Kommunisten in Frankreich Zwischen Hammer und Amboss

Im Widerstand gegen die Nazi-Besatzer waren die Kommunisten einst Frankreichs stärkste Partei. Heute ist die PFC nur noch von geringer nationaler Bedeutung. Nun trennen sich die französischen Kommunisten von Hammer und Sichel und damit von einer Tradition. Reicht das aus, um die schwächelnde Partei zu modernisieren?

Von Stefan Ulrich, Paris

"Wir sind eine Kraft in Bewegung", hat Parteichef Pierre Laurent auf dem gerade zu Ende gegangenen 36. Kongress des Parti communiste français (PCF) beteuert. Dabei ist es eine Wegwerfbewegung, mit der die französischen Kommunisten auf sich aufmerksam machen: Sie schmeißen Hammer und Sichel zum alten Eisen.

Der Kongress beschloss, die historischen Symbole, die einst eine Allianz von Arbeitern und Bauern symbolisieren sollten, aus den Mitgliedsausweisen zu tilgen. Die PCF, die sich spät vom Stalinismus und von der Sowjetunion emanzipierte, will so seine Modernität unter Beweis stellen. Zugleich bestätigte der Kongress Laurent mit 100 Prozent der Stimmen im Amt. Ein bisschen Tradition soll also schon noch sein.

Lange vorbei sind die Zeiten, da die PCF die größte Partei Frankreichs war. 1920 in Tours gegründet, engagierte sich die Partei stark im Widerstand gegen die Nazi-Besatzer. "Partei der Erschossenen" wurde sie genannt. Bei den Wahlen 1946 wurden die Kommunisten mit 26 Prozent stärkste Partei und zogen in die Regierung unter General de Gaulle ein.

Lange blieben sie die wichtigste Kraft der Linken, bis sie Anfang der achtziger Jahre von den Sozialisten unter François Mitterrand überholt wurden.
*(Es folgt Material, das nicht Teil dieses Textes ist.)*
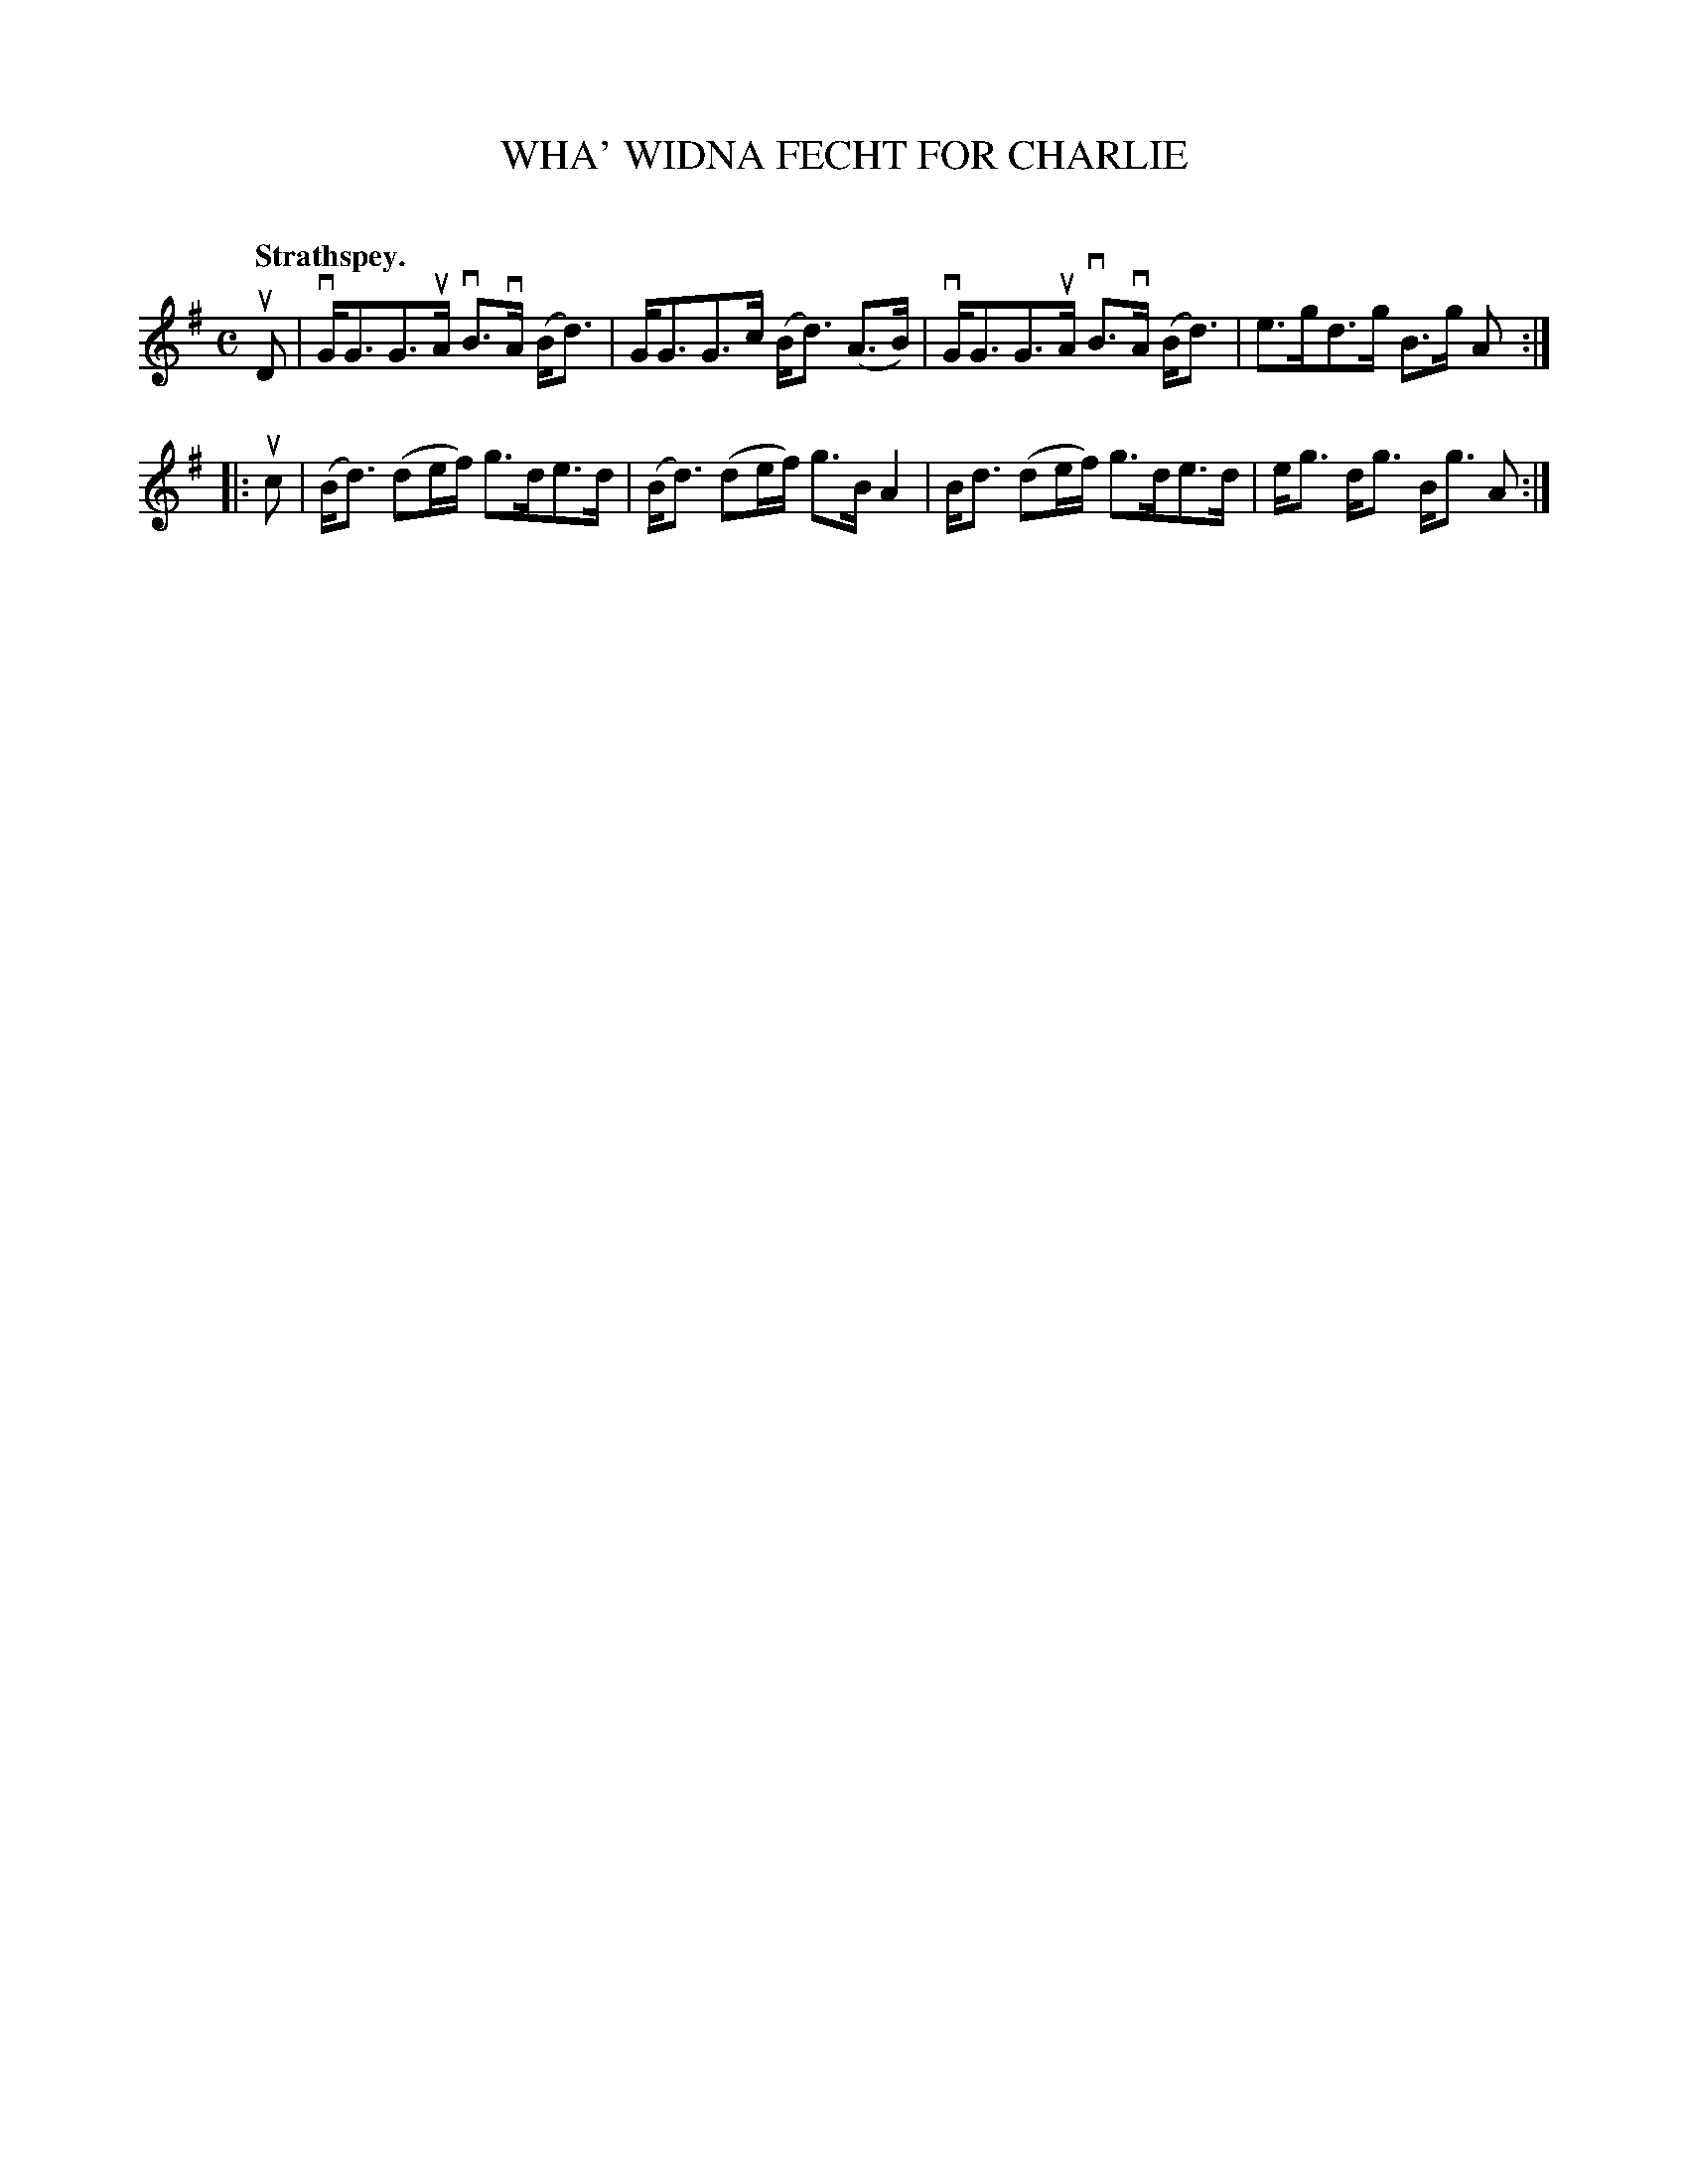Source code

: X: 2122
T: WHA' WIDNA FECHT FOR CHARLIE
C:
Q: "Strathspey."
R: Strathspey.
%R: strathspey
B: James Kerr "Merry Melodies" v.2 p.15 #122
Z: 2016 John Chambers <jc:trillian.mit.edu>
M: C
L: 1/8
K: G
uD |\
vG<GG>uA vB>vA (B<d) | G<GG>c (B<d) (A>B) |\
vG<GG>uA vB>vA (B<d) | e>gd>g B>g A :|
|: uc |\
(B<d) (de/f/) g>de>d | (B<d) (de/f/) g>B A2 |\
B<d (de/f/) g>de>d | e<g d<g B<g A :|
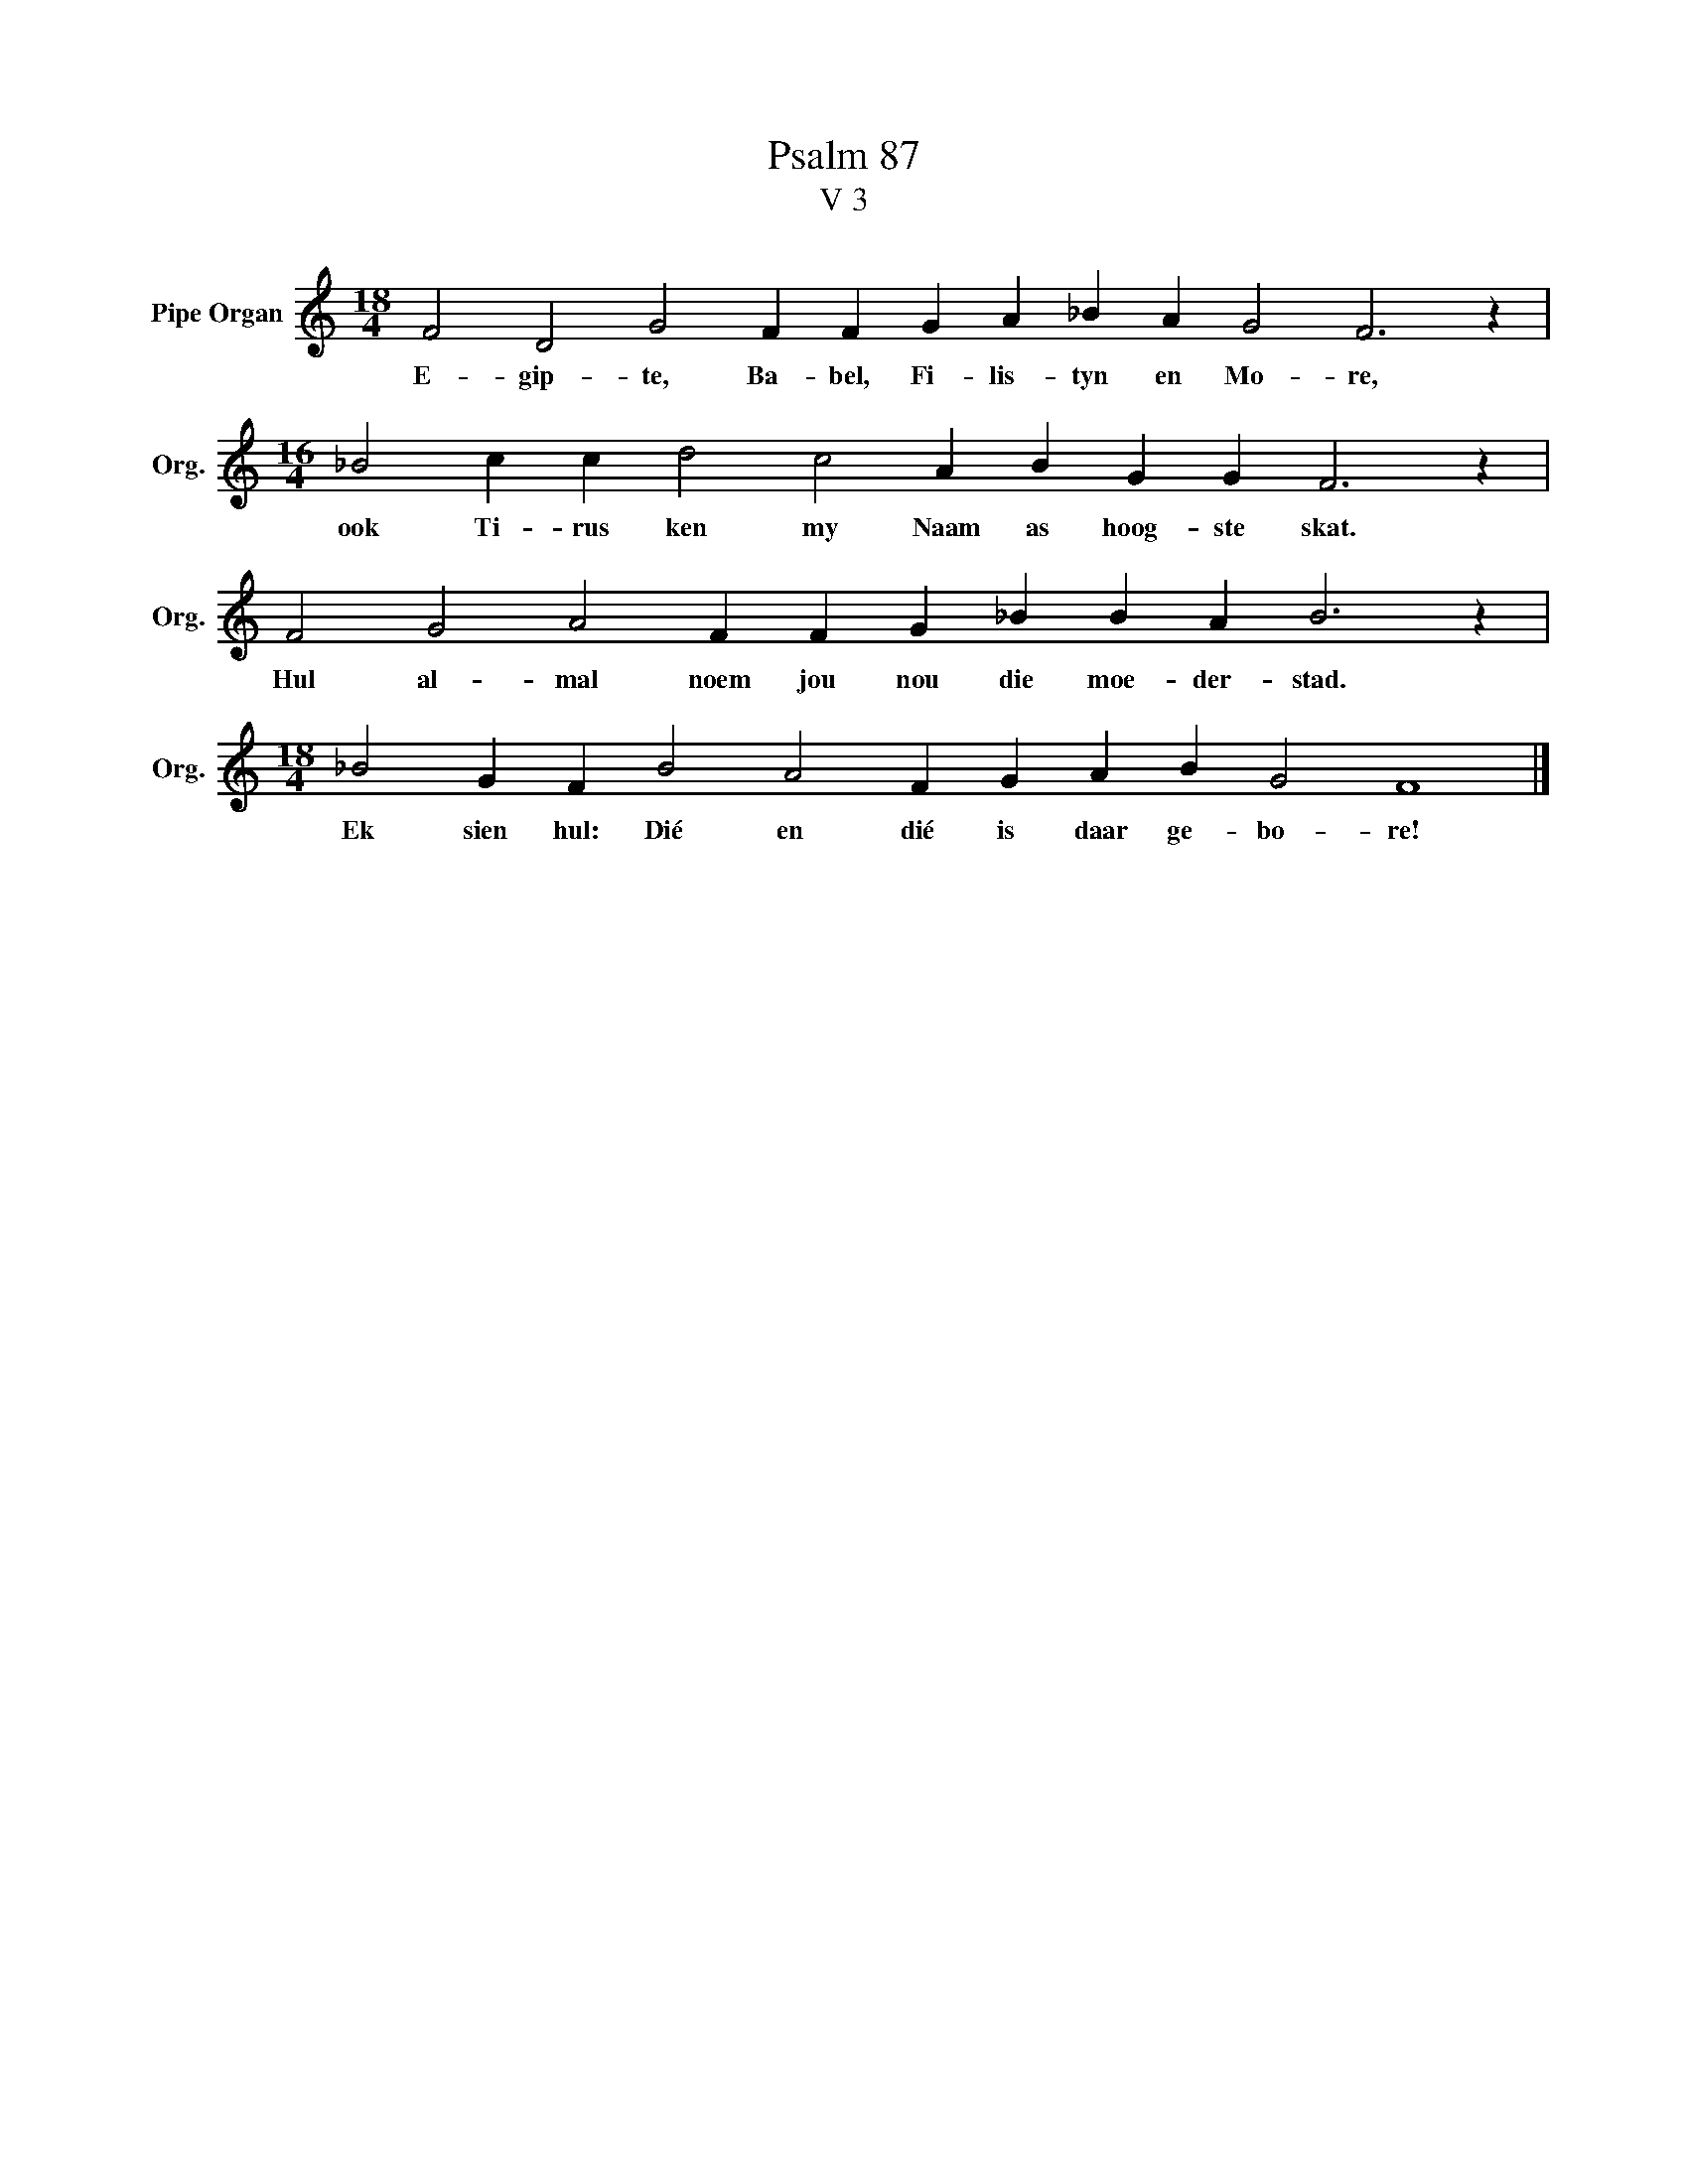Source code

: X:1
T:Psalm 87
T:V 3
L:1/4
M:18/4
I:linebreak $
K:C
V:1 treble nm="Pipe Organ" snm="Org."
V:1
 F2 D2 G2 F F G A _B A G2 F3 z |$[M:16/4] _B2 c c d2 c2 A B G G F3 z |$ %2
w: E- gip- te, Ba- bel, Fi- lis- tyn en Mo- re,|ook Ti- rus ken my Naam as hoog- ste skat.|
 F2 G2 A2 F F G _B B A B3 z |$[M:18/4] _B2 G F B2 A2 F G A B G2 F4 |] %4
w: Hul al- mal noem jou nou die moe- der- stad.|Ek sien hul: Dié en dié is daar ge- bo- re!|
Heute haben sie nach eigenen Angaben noch 130 000 Mitglieder. Die PCF stellt mehrere Senatoren, Abgeordnete und Europaabgeordnete, Hunderte Bürgermeister und Tausende Gemeinderäte.

In der nationalen Politik ist die Bedeutung der Kommunisten dagegen nur noch gering. Um bei Wahlen Mandate zu erringen, sind sie auf Absprachen mit den regierenden Sozialisten von Präsident François Hollande angewiesen. Andererseits wollen sie sich von dessen sozialdemokratischer Politik distanzieren, um die eigene, weit links angesiedelte Wählerschaft zufrieden zu stellen.

Parteichef Laurent gebrauchte auf dem Kongress starke Worte. Europa sei eine "Maschine im Dienst der Milieus der Finanziers und Bosse". Die EU werde von den Führungsklassen der mächtigsten Länder, insbesondere Deutschlands, beherrscht. Sie zwängen den Völkern eine fatale Sparpolitik auf.

Linke Franzosen bevorzugen Linkspartei

Laurent versprach seinen Anhängern, er werde versuchen, die Regierung von ihrem sozialdemokratischen Kurs abzubringen. Die Kommunisten fordern, Entlassungen in Großbetrieben zum Teil zu verbieten, das geltende, starre Arbeitsrecht beizubehalten und Ausländern ein Wahlrecht einzuräumen.

Im Senat stimmen die Kommunisten bisweilen gegen Regierungsvorlagen. Doch ihre Manövrierfähigkeit ist begrenzt. Schon drohen die Sozialisten, keine Wahlbündnisse mehr mit ihnen zu schließen, "wenn es dessen einziges Ziel ist, den Präsidenten der Republik und die Regierung zu schwächen".

Viele linke Franzosen wenden sich da lieber der populistischen Linkspartei und deren lautstarkem Vorsitzenden Jean-Luc Mélenchon zu. In Paris heißt es, die Kommunisten befänden sich zwischen Sozialisten und Linkspartei wie zwischen Hammer und Amboss. Der Verzicht auf Hammer und Sichel wird an der Seine mit melancholischem Spott kommentiert. Es sei die einzige Revolution, zu der die Kommunisten fähig seien.